St. James' Church, located on Walter Road, was opened in 1867 as a chapel of ease for the nearby St. Mary's in Swansea's town centre. It became a separate parish in 1985. Pantygwydr Baptist Church was opened in 1907 during the development of housing on the land of the demolished Pant-y-gwydir House, once the residence of industrialist J. R. Wright. There is a Jehovah's Witness Kingdom Hall on the corner of Walter Road and Mirador Crescent, and the Dharmavajra Kadampa Buddhist Centre is located in Springfield House on Ffynone Road. The Mansion House, the official residence of the Lord Mayor of Swansea, is also on Ffynone Road.

The Llwyn-Y-Bryn campus of Gower College Swansea is located just off Walter Road. There are two private schools in the area; Oakleigh House provides primary education and Ffynone House provides senior education for GCSE and A-Level pupils.
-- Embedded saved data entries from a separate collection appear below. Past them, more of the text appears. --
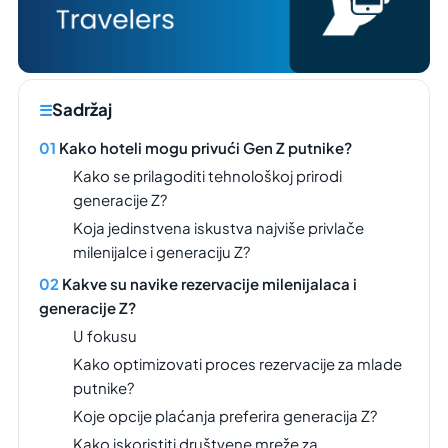
Sadržaj
Kako hoteli mogu privući Gen Z putnike?
Kako se prilagoditi tehnološkoj prirodi
generacije Z?
Koja jedinstvena iskustva najviše privlače
milenijalce i generaciju Z?
Kakve su navike rezervacije milenijalaca i
generacije Z?
U fokusu
Kako optimizovati proces rezervacije za mlade
putnike?
Koje opcije plaćanja preferira generacija Z?
Kako iskoristiti društvene mreže za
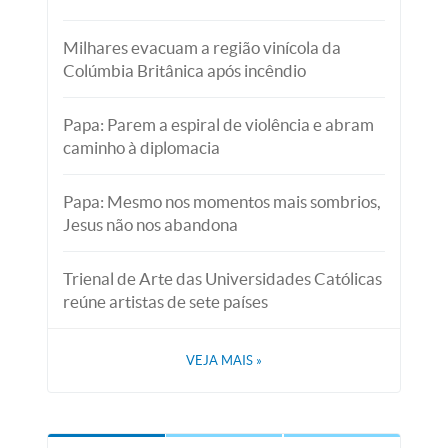
Milhares evacuam a região vinícola da
Colúmbia Britânica após incêndio
Papa: Parem a espiral de violência e abram
caminho à diplomacia
Papa: Mesmo nos momentos mais sombrios,
Jesus não nos abandona
Trienal de Arte das Universidades Católicas
reúne artistas de sete países
VEJA MAIS
»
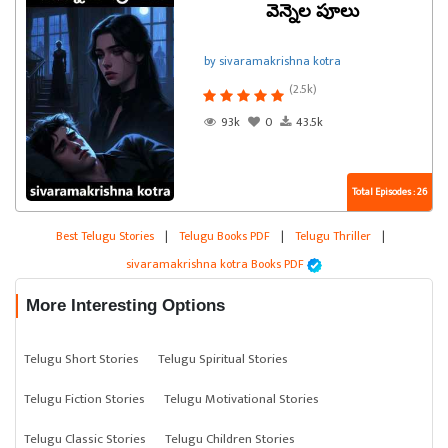
వెన్నెల పూలు
by sivaramakrishna kotra
(2.5k)
93k
0
43.5k
Total Episodes : 26
Best Telugu Stories
|
Telugu Books PDF
|
Telugu Thriller
|
sivaramakrishna kotra Books PDF
More Interesting Options
Telugu Short Stories
Telugu Spiritual Stories
Telugu Fiction Stories
Telugu Motivational Stories
Telugu Classic Stories
Telugu Children Stories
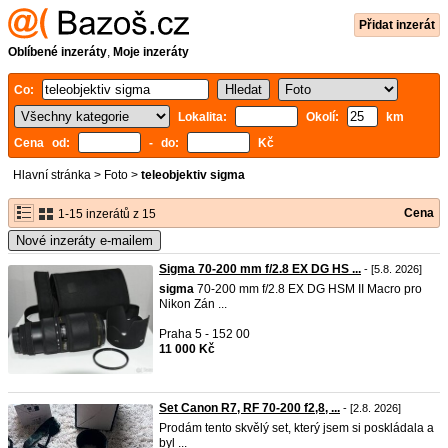
Přidat inzerát
Oblíbené inzeráty
,
Moje inzeráty
Co:
Lokalita:
Okolí:
km
Cena od:
- do:
Kč
Hlavní stránka
>
Foto
>
teleobjektiv sigma
Cena
1-15 inzerátů z 15
Nové inzeráty e-mailem
Sigma 70-200 mm f/2.8 EX DG HS ...
- [5.8. 2026]
sigma
70-200 mm f/2.8 EX DG HSM II Macro pro
Nikon Zán ...
Praha 5 - 152 00
11 000 Kč
Set Canon R7, RF 70-200 f2,8, ...
- [2.8. 2026]
Prodám tento skvělý set, který jsem si poskládala a
byl ...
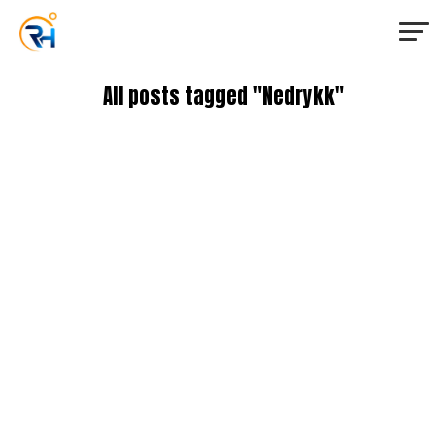
All posts tagged "Nedrykk"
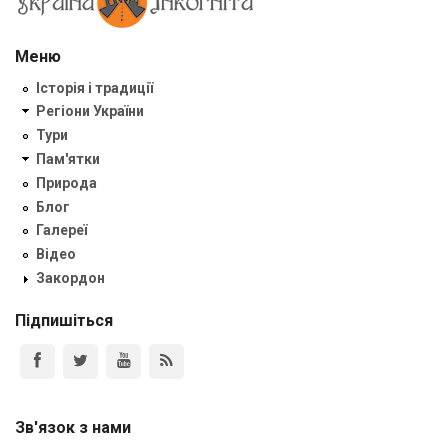
Меню
Історія і традиції
Регіони України
Тури
Пам'ятки
Природа
Блог
Галереї
Відео
Закордон
Підпишіться
Зв'язок з нами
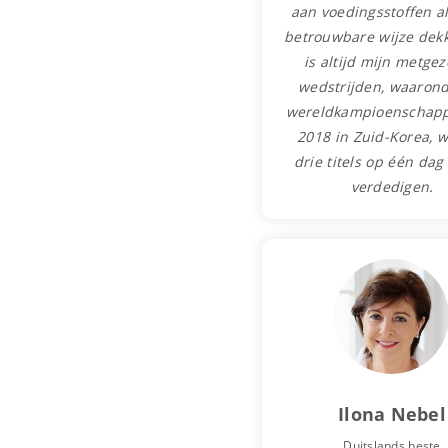
aan voedingsstoffen al
betrouwbare wijze dekk
is altijd mijn metgez
wedstrijden, waaron
wereldkampioenschap
2018 in Zuid-Korea, w
drie titels op één dag
verdedigen.
Ilona Nebel
Duitslands beste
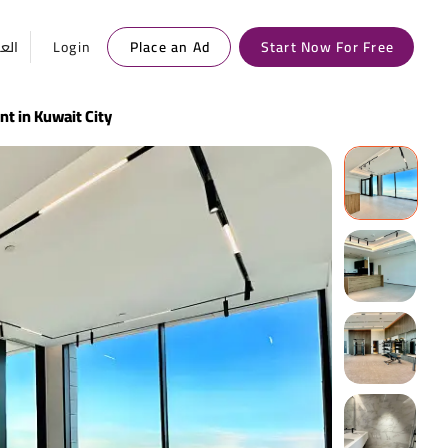
العر
Login
Place an Ad
Start Now For Free
 in Kuwait City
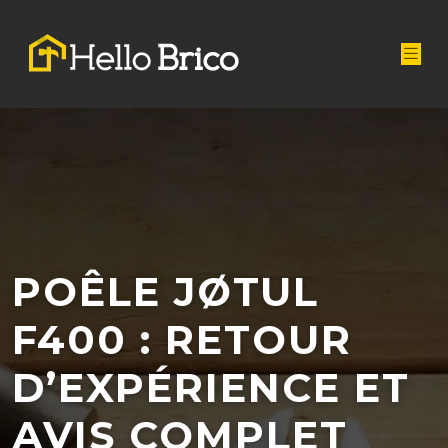
POÊLE JØTUL
F400 : RETOUR
D’EXPÉRIENCE ET
AVIS COMPLET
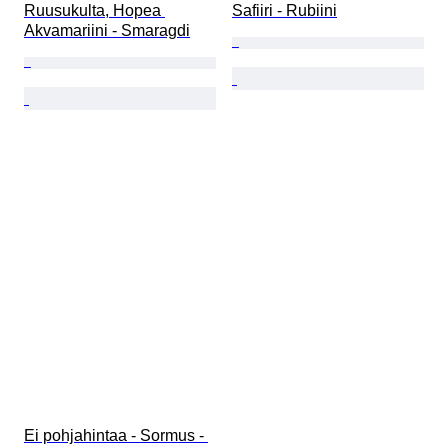
Ruusukulta, Hopea 
Safiiri - Rubiini
Akvamariini - Smaragdi
Ei pohjahintaa - Sormus - 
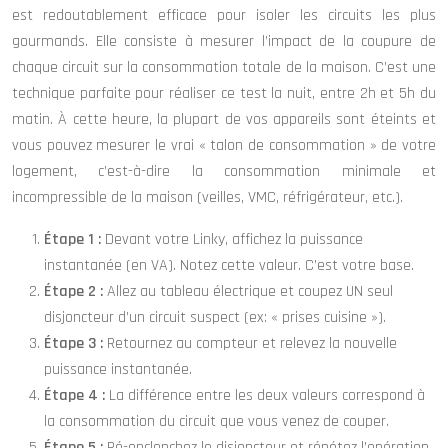
est redoutablement efficace pour isoler les circuits les plus
gourmands. Elle consiste à mesurer l’impact de la coupure de
chaque circuit sur la consommation totale de la maison. C’est une
technique parfaite pour réaliser ce test la nuit, entre 2h et 5h du
matin. À cette heure, la plupart de vos appareils sont éteints et
vous pouvez mesurer le vrai « talon de consommation » de votre
logement, c’est-à-dire la consommation minimale et
incompressible de la maison (veilles, VMC, réfrigérateur, etc.).
Étape 1 :
Devant votre Linky, affichez la puissance
instantanée (en VA). Notez cette valeur. C’est votre base.
Étape 2 :
Allez au tableau électrique et coupez UN seul
disjoncteur d’un circuit suspect (ex: « prises cuisine »).
Étape 3 :
Retournez au compteur et relevez la nouvelle
puissance instantanée.
Étape 4 :
La différence entre les deux valeurs correspond à
la consommation du circuit que vous venez de couper.
Étape 5 :
Ré-enclenchez le disjoncteur et répétez l’opération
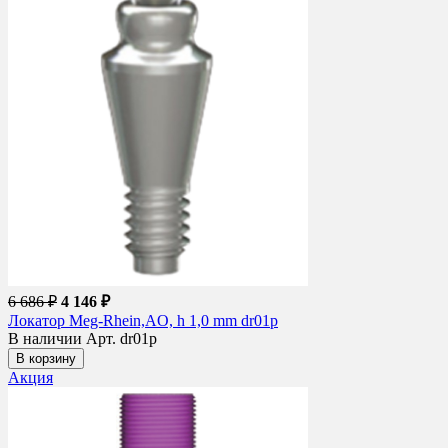
6 686 ₽
4 146 ₽
Локатор Meg-Rhein,AO, h 1,0 mm dr01p
В наличии
Арт. dr01p
В корзину
Акция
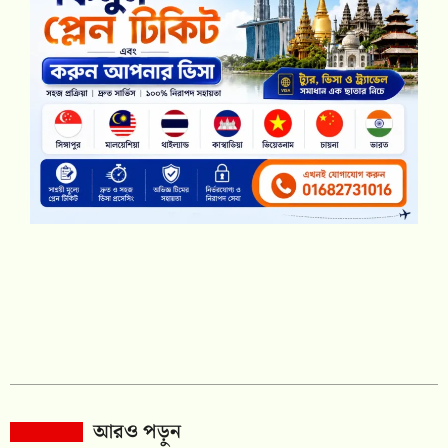
আরও পড়ুন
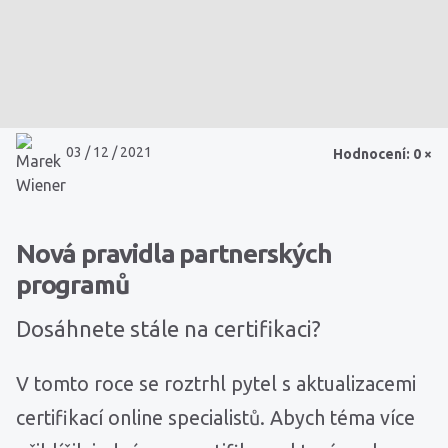
03 / 12 / 2021
Hodnocení: 0 ×
Nová pravidla partnerských
programů
Dosáhnete stále na certifikaci?
V tomto roce se roztrhl pytel s aktualizacemi
certifikací online specialistů. Abych téma více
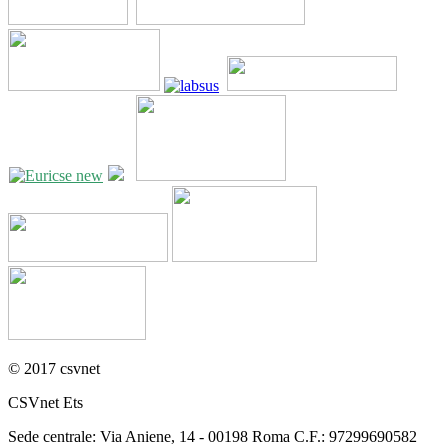
© 2017 csvnet
CSVnet Ets
Sede centrale: Via Aniene, 14 - 00198 Roma C.F.: 97299690582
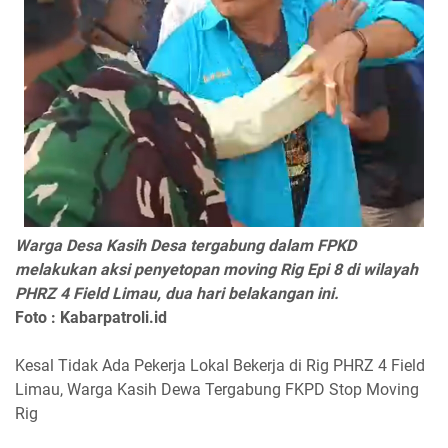
Warga Desa Kasih Desa tergabung dalam FPKD
melakukan aksi penyetopan moving Rig Epi 8 di wilayah
PHRZ 4 Field Limau, dua hari belakangan ini.
Foto : Kabarpatroli.id
Kesal Tidak Ada Pekerja Lokal Bekerja di Rig PHRZ 4 Field
Limau, Warga Kasih Dewa Tergabung FKPD Stop Moving
Rig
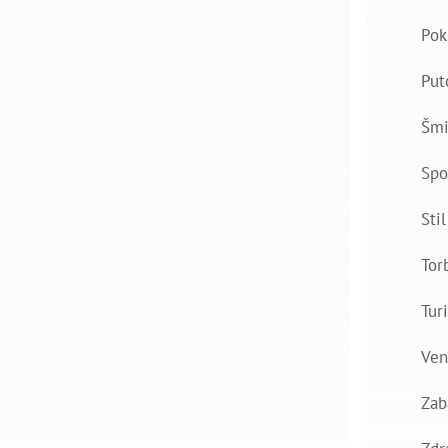
Pok
Put
Šmi
Spo
Stil
Tor
Tur
Ven
Zab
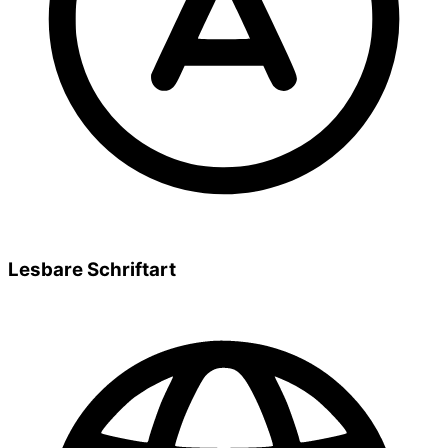
Lesbare Schriftart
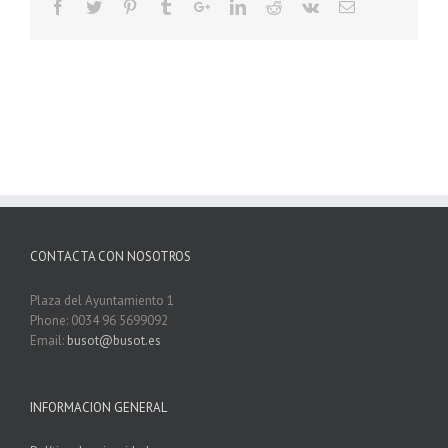
CONTACTA CON NOSOTROS
Plaza del Ayuntamiento 1
Phone: 0034 96 5699092
Email:
busot@busot.es
INFORMACION GENERAL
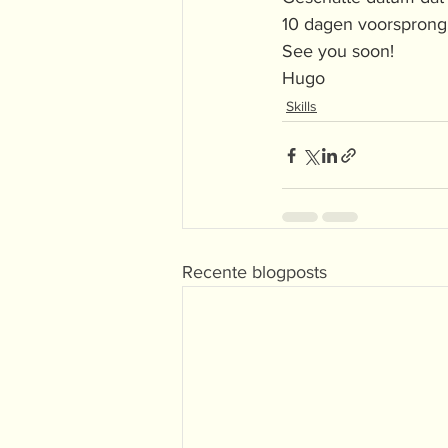
10 dagen voorsprong 
See you soon!
Hugo
Skills
Recente blogposts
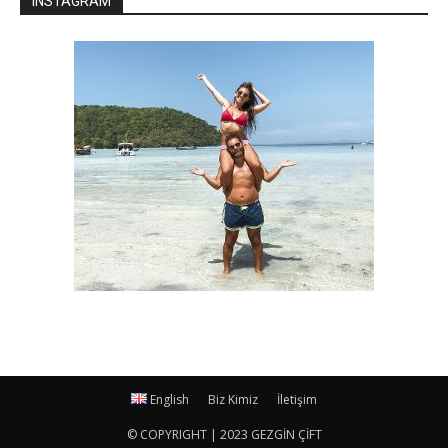
INSTAGRAM
English
Biz Kimiz
İletişim
© COPYRIGHT | 2023 GEZGİN ÇİFT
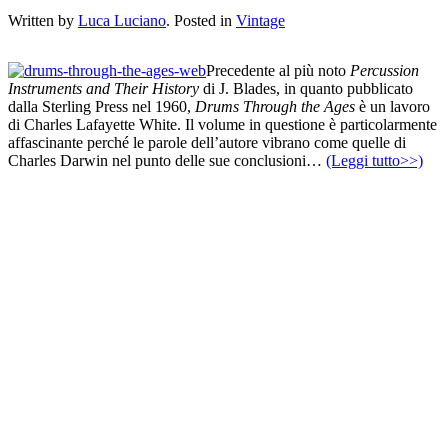
Written by
Luca Luciano
. Posted in
Vintage
Precedente al più noto
Percussion
Instruments and Their History
di J. Blades, in quanto pubblicato
dalla Sterling Press nel 1960,
Drums Through the Ages
è un lavoro
di Charles Lafayette White. Il volume in questione è particolarmente
affascinante perché le parole dell’autore vibrano come quelle di
Charles Darwin nel punto delle sue conclusioni…
(Leggi tutto>>)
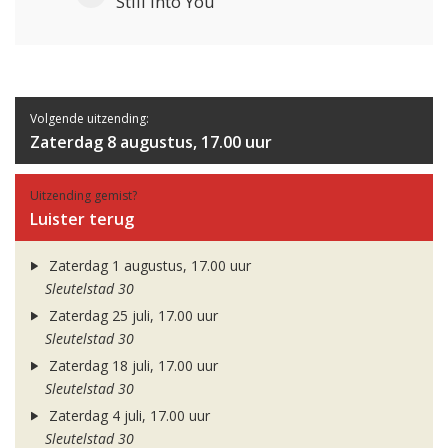
Still Into You
Volgende uitzending:
Zaterdag 8 augustus, 17.00 uur
Uitzending gemist?
Luister terug
Zaterdag 1 augustus, 17.00 uur
Sleutelstad 30
Zaterdag 25 juli, 17.00 uur
Sleutelstad 30
Zaterdag 18 juli, 17.00 uur
Sleutelstad 30
Zaterdag 4 juli, 17.00 uur
Sleutelstad 30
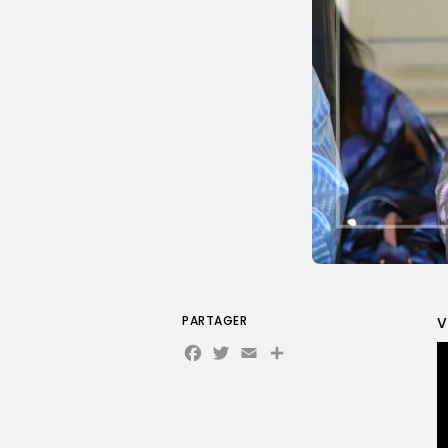
PARTAGER
V
Facebook
Twitter
Email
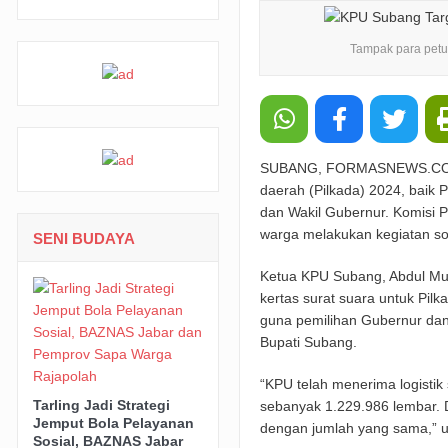
Padaringan Leuweung Awi Cisurupan Resmi 
Tampak para petug
Funtastic 8 Basketball Cup 2026 Jadi Ajang
Farhan: Kritik Mahasiswa Penting untuk K
BRI Peduli Serahkan Ambulans untuk Wingd
SUBANG, FORMASNEWS.COM- G
Groundbreaking TPPAS Legok Nangka Dimu
daerah (Pilkada) 2024, baik
dan Wakil Gubernur. Komisi 
warga melakukan kegiatan sorti
SENI BUDAYA
Ketua KPU Subang, Abdul Mu
kertas surat suara untuk Pilk
guna pemilihan Gubernur dan 
Bupati Subang.
“KPU telah menerima logistik
Tarling Jadi Strategi
sebanyak 1.229.986 lembar. D
Jemput Bola Pelayanan
dengan jumlah yang sama,” uj
Sosial, BAZNAS Jabar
Local parks are Cwmdonkin Park, Rosehill Quarry Community Park, and Brynmill Park, with the former an important location and source of inspiration for Dylan Thomas, who lived so close to the park during his childhood that "on summer evenings I could listen, in my bed, to the voices of other children playing ball". Cwmdonkin Park features heavily in the radio broadcasts 'Return Journey' and 'Reminiscences of Childhood' and, most famously, the poem 'The hunchback in the park'. A memorial stone with lines from another of Thomas' poems, 'Fern Hill', was placed in the park in 1963.

==Notable residents==
- Dylan Thomas was born at 5 Cwmdonkin Drive in 1914 and lived there until he was 19 years old.
- Michael Heseltine (Conservative MP) lived on Eaton Crescent during his childhood.
- Kingsley Amis, Martin Amis and Sally Amis lived at 24 The Grove in the early 1950s and later at 53 Glanmor Road in the later 1950s and early 1960s.
- Sir John Roper Wright, 1st Baronet had a residence called Pant-y-gwydir House in the area that was demolished some time before 1907 to make way for housing known as the Pantygwydr Estate.